Essa antiga receita tem sido transmitida tal como é até hoje nas casas venezianas e hoje se tornou uma receita típica que cruzou o canal e contagiou toda a península. Além dos clássicos galàn que aqui contamos, havia também as frituras ou fritoe mais clássicas, produzidas com uma massa de farinha, leite, ovos e açúcar. Depois, adiciona-se passas, ou limão ou maçãs raladas. Neste ponto, adiciona-se uma pitada de fermento de cerveja e deixa-se levedar um pouco em temperatura morna. 

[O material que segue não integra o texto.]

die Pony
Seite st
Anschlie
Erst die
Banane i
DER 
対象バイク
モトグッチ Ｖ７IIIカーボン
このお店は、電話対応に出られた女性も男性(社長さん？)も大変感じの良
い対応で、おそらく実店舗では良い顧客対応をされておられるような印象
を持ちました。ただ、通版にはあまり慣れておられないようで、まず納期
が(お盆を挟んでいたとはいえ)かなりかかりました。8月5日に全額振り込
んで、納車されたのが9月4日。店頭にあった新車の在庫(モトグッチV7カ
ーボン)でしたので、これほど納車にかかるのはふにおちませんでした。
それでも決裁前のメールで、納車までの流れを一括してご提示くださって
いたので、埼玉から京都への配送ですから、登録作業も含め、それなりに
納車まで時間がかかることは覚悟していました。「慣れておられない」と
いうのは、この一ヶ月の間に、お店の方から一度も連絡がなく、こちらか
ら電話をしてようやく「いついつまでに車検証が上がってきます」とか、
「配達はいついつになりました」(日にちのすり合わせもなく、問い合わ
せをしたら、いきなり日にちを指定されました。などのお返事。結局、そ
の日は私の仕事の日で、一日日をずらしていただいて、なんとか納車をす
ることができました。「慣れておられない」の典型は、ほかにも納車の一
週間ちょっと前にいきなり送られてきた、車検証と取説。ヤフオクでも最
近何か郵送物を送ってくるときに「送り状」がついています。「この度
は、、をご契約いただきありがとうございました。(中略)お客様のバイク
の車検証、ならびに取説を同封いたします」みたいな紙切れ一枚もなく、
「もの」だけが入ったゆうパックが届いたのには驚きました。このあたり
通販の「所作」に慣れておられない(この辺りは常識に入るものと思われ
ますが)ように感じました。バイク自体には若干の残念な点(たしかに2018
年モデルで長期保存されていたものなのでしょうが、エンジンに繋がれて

Uma vez, deixava-se perto da lareira ou do aquecedor (a stùa). Após a levedura, cerca de uma hora, pega-se o óleo ou a banha quente em uma panela e começa-se a preparar as frituras. Com uma colher, despeja-se diretamente no óleo uma colherada de massa e aguarda-se que ela arredonde, expanda e se torne uma pequena bola dourada e inchada. Também neste caso, podem-se polvilhar com um pouco de açúcar por cima. 

Por fim, permanecem as deliciosas faètes ou favettes que eram produzidas com a mesma massa dos galàn, que era deixada inteira e, em seguida, pequenos pedaços eram rolados entre as duas mãos e depois fritos diretamente no óleo ou na banha. Também neste caso, a finalização era feita com açúcar de confeiteiro por cima. As bolinhas tomavam uma forma esférica com uma pequena rachadura característica. 

A arte dos fritoleiros venezianos tem sido transmitida de geração em geração para todas as casas das gentes venezianas e não apenas. Algumas confeitarias ainda hoje permanecem fiéis à antiga receita Serenissima. A habilidade delas é fazer você respirar o aroma que invadia durante o período carnavalesco as ruas e canais da capital veneziana com doces e sobremesas artesanais típicos da época. Sabor bom que permaneceu fiel ao longo dos séculos.